== Segment start ==

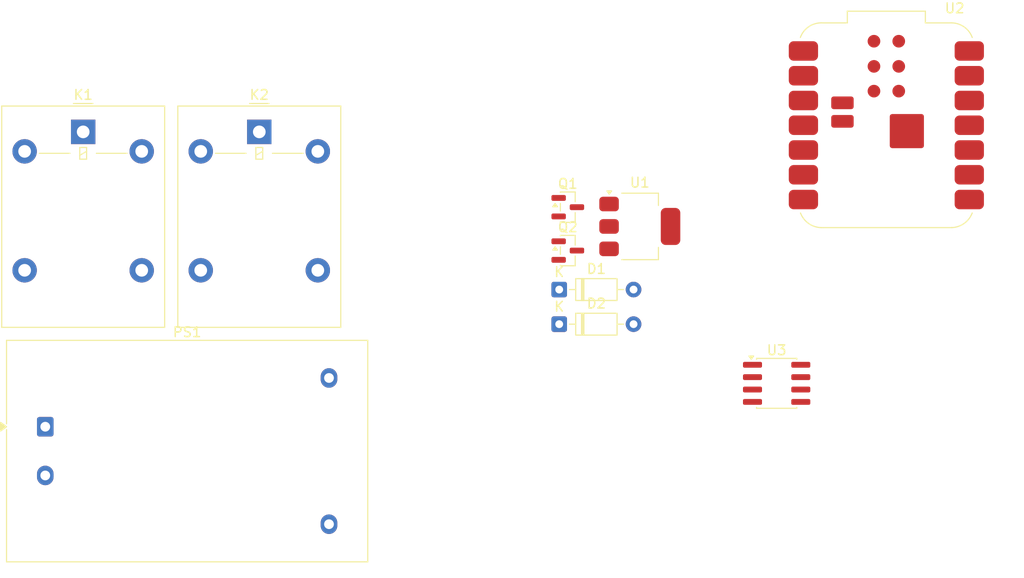
<source format=kicad_pcb>
(kicad_pcb
	(version 20241229)
	(generator "pcbnew")
	(generator_version "9.0")
	(general
		(thickness 1.6)
		(legacy_teardrops no)
	)
	(paper "A4")
	(title_block
		(title "IoT Crockpot Controller")
		(date "2025-01-25")
		(rev "0.1")
	)
	(layers
		(0 "F.Cu" signal)
		(2 "B.Cu" signal)
		(9 "F.Adhes" user "F.Adhesive")
		(11 "B.Adhes" user "B.Adhesive")
		(13 "F.Paste" user)
		(15 "B.Paste" user)
		(5 "F.SilkS" user "F.Silkscreen")
		(7 "B.SilkS" user "B.Silkscreen")
		(1 "F.Mask" user)
		(3 "B.Mask" user)
		(17 "Dwgs.User" user "User.Drawings")
		(19 "Cmts.User" user "User.Comments")
		(21 "Eco1.User" user "User.Eco1")
		(23 "Eco2.User" user "User.Eco2")
		(25 "Edge.Cuts" user)
		(27 "Margin" user)
		(31 "F.CrtYd" user "F.Courtyard")
		(29 "B.CrtYd" user "B.Courtyard")
		(35 "F.Fab" user)
		(33 "B.Fab" user)
		(39 "User.1" user)
		(41 "User.2" user)
		(43 "User.3" user)
		(45 "User.4" user)
		(47 "User.5" user)
		(49 "User.6" user)
		(51 "User.7" user)
		(53 "User.8" user)
		(55 "User.9" user)
	)
	(setup
		(pad_to_mask_clearance 0)
		(allow_soldermask_bridges_in_footprints no)
		(tenting front back)
		(pcbplotparams
			(layerselection 0x00000000_00000000_55555555_5755f5ff)
			(plot_on_all_layers_selection 0x00000000_00000000_00000000_00000000)
			(disableapertmacros no)
			(usegerberextensions no)
			(usegerberattributes yes)
			(usegerberadvancedattributes yes)
			(creategerberjobfile yes)
			(dashed_line_dash_ratio 12.000000)
			(dashed_line_gap_ratio 3.000000)
			(svgprecision 4)
			(plotframeref no)
			(mode 1)
			(useauxorigin no)
			(hpglpennumber 1)
			(hpglpenspeed 20)
			(hpglpendiameter 15.000000)
			(pdf_front_fp_property_popups yes)
			(pdf_back_fp_property_popups yes)
			(pdf_metadata yes)
			(pdf_single_document no)
			(dxfpolygonmode yes)
			(dxfimperialunits yes)
			(dxfusepcbnewfont yes)
			(psnegative no)
			(psa4output no)
			(plot_black_and_white yes)
			(sketchpadsonfab no)
			(plotpadnumbers no)
			(hidednponfab no)
			(sketchdnponfab yes)
			(crossoutdnponfab yes)
			(subtractmaskfromsilk no)
			(outputformat 1)
			(mirror no)
			(drillshape 1)
			(scaleselection 1)
			(outputdirectory "production/")
		)
	)
	(net 0 "")
	(net 1 "unconnected-(D1-K-Pad1)")
	(net 2 "unconnected-(D1-A-Pad2)")
	(net 3 "unconnected-(D2-K-Pad1)")
	(net 4 "unconnected-(D2-A-Pad2)")
	(net 5 "unconnected-(K1-Pad1)")
	(net 6 "unconnected-(K1-Pad4)")
	(net 7 "unconnected-(K1-Pad2)")
	(net 8 "unconnected-(K1-Pad3)")
	(net 9 "unconnected-(K1-Pad5)")
	(net 10 "unconnected-(K2-Pad3)")
	(net 11 "unconnected-(K2-Pad4)")
	(net 12 "unconnected-(K2-Pad5)")
	(net 13 "unconnected-(K2-Pad1)")
	(net 14 "unconnected-(K2-Pad2)")
	(net 15 "unconnected-(PS1-AC{slash}L-Pad1)")
	(net 16 "unconnected-(PS1--Vout-Pad3)")
	(net 17 "unconnected-(PS1-AC{slash}N-Pad2)")
	(net 18 "unconnected-(PS1-+Vout-Pad4)")
	(net 19 "Net-(Q1-G)")
	(net 20 "GND")
	(net 21 "unconnected-(Q1-D-Pad3)")
	(net 22 "unconnected-(Q2-D-Pad3)")
	(net 23 "Net-(Q2-G)")
	(net 24 "Net-(U1-VI)")
	(net 25 "Net-(U1-VO)")
	(net 26 "unconnected-(U2-PA11_A3_D3-Pad4)")
	(net 27 "unconnected-(U2-5V-Pad14)")
	(net 28 "unconnected-(U2-PA9_A5_D5_SCL-Pad6)")
	(net 29 "unconnected-(U2-PB09_A7_D7_RX-Pad8)")
	(net 30 "unconnected-(U2-PA5_A9_D9_MISO-Pad10)")
	(net 31 "unconnected-(U2-PA7_A8_D8_SCK-Pad9)")
	(net 32 "unconnected-(U2-PA8_A4_D4_SDA-Pad5)")
	(net 33 "unconnected-(U2-PA10_A2_D2-Pad3)")
	(net 34 "unconnected-(U2-PA6_A10_D10_MOSI-Pad11)")
	(net 35 "unconnected-(U2-PA4_A1_D1-Pad2)")
	(net 36 "unconnected-(U2-PB08_A6_D6_TX-Pad7)")
	(net 37 "unconnected-(U2-PA02_A0_D0-Pad1)")
	(net 38 "+3V3")
	(net 39 "unconnected-(U3-NC-Pad8)")
	(net 40 "unconnected-(U3-T--Pad2)")
	(net 41 "unconnected-(U3-SCK-Pad5)")
	(net 42 "unconnected-(U3-T+-Pad3)")
	(net 43 "unconnected-(U3-~{CS}-Pad6)")
	(net 44 "unconnected-(U3-SO-Pad7)")
	(footprint "Diode_THT:D_DO-35_SOD27_P7.62mm_Horizontal" (layer "F.Cu") (at 142.74 100.975))
	(footprint "Package_TO_SOT_SMD:SOT-223-3_TabPin2" (layer "F.Cu") (at 151 94.5))
	(footprint "Converter_ACDC:Converter_ACDC_Hi-Link_HLK-PMxx" (layer "F.Cu") (at 90.065 115.045))
	(footprint "Package_TO_SOT_SMD:SOT-23" (layer "F.Cu") (at 143.62 92.525))
	(footprint "Package_SO:SOIC-8_3.9x4.9mm_P1.27mm" (layer "F.Cu") (at 165.025 110.595))
	(footprint "XIAO-ESP32-C3:MCU_Seeed_ESP32C3_w_3D_model" (layer "F.Cu") (at 176.27 84.12))
	(footprint "Relay_THT:Relay_SPDT_Omron-G5LE-1" (layer "F.Cu") (at 93.95 84.8))
	(footprint "Package_TO_SOT_SMD:SOT-23" (layer "F.Cu") (at 143.62 96.975))
	(footprint "Diode_THT:D_DO-35_SOD27_P7.62mm_Horizontal" (layer "F.Cu") (at 142.74 104.525))
	(footprint "Relay_THT:Relay_SPDT_Omron-G5LE-1" (layer "F.Cu") (at 112 84.8))
	(embedded_fonts no)
)

</source>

== Segment end ==

TASK BRIEF.
Reproduce each entry precisely; the pictures stay out.

RESULT.
<source format=kicad_pcb>
(kicad_pcb
	(version 20241229)
	(generator "pcbnew")
	(generator_version "9.0")
	(general
		(thickness 1.6)
		(legacy_teardrops no)
	)
	(paper "A4")
	(title_block
		(title "IoT Crockpot Controller")
		(date "2025-01-25")
		(rev "0.1")
	)
	(layers
		(0 "F.Cu" signal)
		(2 "B.Cu" signal)
		(9 "F.Adhes" user "F.Adhesive")
		(11 "B.Adhes" user "B.Adhesive")
		(13 "F.Paste" user)
		(15 "B.Paste" user)
		(5 "F.SilkS" user "F.Silkscreen")
		(7 "B.SilkS" user "B.Silkscreen")
		(1 "F.Mask" user)
		(3 "B.Mask" user)
		(17 "Dwgs.User" user "User.Drawings")
		(19 "Cmts.User" user "User.Comments")
		(21 "Eco1.User" user "User.Eco1")
		(23 "Eco2.User" user "User.Eco2")
		(25 "Edge.Cuts" user)
		(27 "Margin" user)
		(31 "F.CrtYd" user "F.Courtyard")
		(29 "B.CrtYd" user "B.Courtyard")
		(35 "F.Fab" user)
		(33 "B.Fab" user)
		(39 "User.1" user)
		(41 "User.2" user)
		(43 "User.3" user)
		(45 "User.4" user)
		(47 "User.5" user)
		(49 "User.6" user)
		(51 "User.7" user)
		(53 "User.8" user)
		(55 "User.9" user)
	)
	(setup
		(pad_to_mask_clearance 0)
		(allow_soldermask_bridges_in_footprints no)
		(tenting front back)
		(pcbplotparams
			(layerselection 0x00000000_00000000_55555555_5755f5ff)
			(plot_on_all_layers_selection 0x00000000_00000000_00000000_00000000)
			(disableapertmacros no)
			(usegerberextensions no)
			(usegerberattributes yes)
			(usegerberadvancedattributes yes)
			(creategerberjobfile yes)
			(dashed_line_dash_ratio 12.000000)
			(dashed_line_gap_ratio 3.000000)
			(svgprecision 4)
			(plotframeref no)
			(mode 1)
			(useauxorigin no)
			(hpglpennumber 1)
			(hpglpenspeed 20)
			(hpglpendiameter 15.000000)
			(pdf_front_fp_property_popups yes)
			(pdf_back_fp_property_popups yes)
			(pdf_metadata yes)
			(pdf_single_document no)
			(dxfpolygonmode yes)
			(dxfimperialunits yes)
			(dxfusepcbnewfont yes)
			(psnegative no)
			(psa4output no)
			(plot_black_and_white yes)
			(sketchpadsonfab no)
			(plotpadnumbers no)
			(hidednponfab no)
			(sketchdnponfab yes)
			(crossoutdnponfab yes)
			(subtractmaskfromsilk no)
			(outputformat 1)
			(mirror no)
			(drillshape 1)
			(scaleselection 1)
			(outputdirectory "production/")
		)
	)
	(net 0 "")
	(net 1 "unconnected-(D1-K-Pad1)")
	(net 2 "unconnected-(D1-A-Pad2)")
	(net 3 "unconnected-(D2-K-Pad1)")
	(net 4 "unconnected-(D2-A-Pad2)")
	(net 5 "unconnected-(K1-Pad1)")
	(net 6 "unconnected-(K1-Pad4)")
	(net 7 "unconnected-(K1-Pad2)")
	(net 8 "unconnected-(K1-Pad3)")
	(net 9 "unconnected-(K1-Pad5)")
	(net 10 "unconnected-(K2-Pad3)")
	(net 11 "unconnected-(K2-Pad4)")
	(net 12 "unconnected-(K2-Pad5)")
	(net 13 "unconnected-(K2-Pad1)")
	(net 14 "unconnected-(K2-Pad2)")
	(net 15 "unconnected-(PS1-AC{slash}L-Pad1)")
	(net 16 "unconnected-(PS1--Vout-Pad3)")
	(net 17 "unconnected-(PS1-AC{slash}N-Pad2)")
	(net 18 "unconnected-(PS1-+Vout-Pad4)")
	(net 19 "Net-(Q1-G)")
	(net 20 "GND")
	(net 21 "unconnected-(Q1-D-Pad3)")
	(net 22 "unconnected-(Q2-D-Pad3)")
	(net 23 "Net-(Q2-G)")
	(net 24 "Net-(U1-VI)")
	(net 25 "Net-(U1-VO)")
	(net 26 "unconnected-(U2-PA11_A3_D3-Pad4)")
	(net 27 "unconnected-(U2-5V-Pad14)")
	(net 28 "unconnected-(U2-PA9_A5_D5_SCL-Pad6)")
	(net 29 "unconnected-(U2-PB09_A7_D7_RX-Pad8)")
	(net 30 "unconnected-(U2-PA5_A9_D9_MISO-Pad10)")
	(net 31 "unconnected-(U2-PA7_A8_D8_SCK-Pad9)")
	(net 32 "unconnected-(U2-PA8_A4_D4_SDA-Pad5)")
	(net 33 "unconnected-(U2-PA10_A2_D2-Pad3)")
	(net 34 "unconnected-(U2-PA6_A10_D10_MOSI-Pad11)")
	(net 35 "unconnected-(U2-PA4_A1_D1-Pad2)")
	(net 36 "unconnected-(U2-PB08_A6_D6_TX-Pad7)")
	(net 37 "unconnected-(U2-PA02_A0_D0-Pad1)")
	(net 38 "+3V3")
	(net 39 "unconnected-(U3-NC-Pad8)")
	(net 40 "unconnected-(U3-T--Pad2)")
	(net 41 "unconnected-(U3-SCK-Pad5)")
	(net 42 "unconnected-(U3-T+-Pad3)")
	(net 43 "unconnected-(U3-~{CS}-Pad6)")
	(net 44 "unconnected-(U3-SO-Pad7)")
	(footprint "Diode_THT:D_DO-35_SOD27_P7.62mm_Horizontal" (layer "F.Cu") (at 142.74 100.975))
	(footprint "Package_TO_SOT_SMD:SOT-223-3_TabPin2" (layer "F.Cu") (at 151 94.5))
	(footprint "Converter_ACDC:Converter_ACDC_Hi-Link_HLK-PMxx" (layer "F.Cu") (at 90.065 115.045))
	(footprint "Package_TO_SOT_SMD:SOT-23" (layer "F.Cu") (at 143.62 92.525))
	(footprint "Package_SO:SOIC-8_3.9x4.9mm_P1.27mm" (layer "F.Cu") (at 165.025 110.595))
	(footprint "XIAO-ESP32-C3:MCU_Seeed_ESP32C3_w_3D_model" (layer "F.Cu") (at 176.27 84.12))
	(footprint "Relay_THT:Relay_SPDT_Omron-G5LE-1" (layer "F.Cu") (at 93.95 84.8))
	(footprint "Package_TO_SOT_SMD:SOT-23" (layer "F.Cu") (at 143.62 96.975))
	(footprint "Diode_THT:D_DO-35_SOD27_P7.62mm_Horizontal" (layer "F.Cu") (at 142.74 104.525))
	(footprint "Relay_THT:Relay_SPDT_Omron-G5LE-1" (layer "F.Cu") (at 112 84.8))
	(embedded_fonts no)
)

</source>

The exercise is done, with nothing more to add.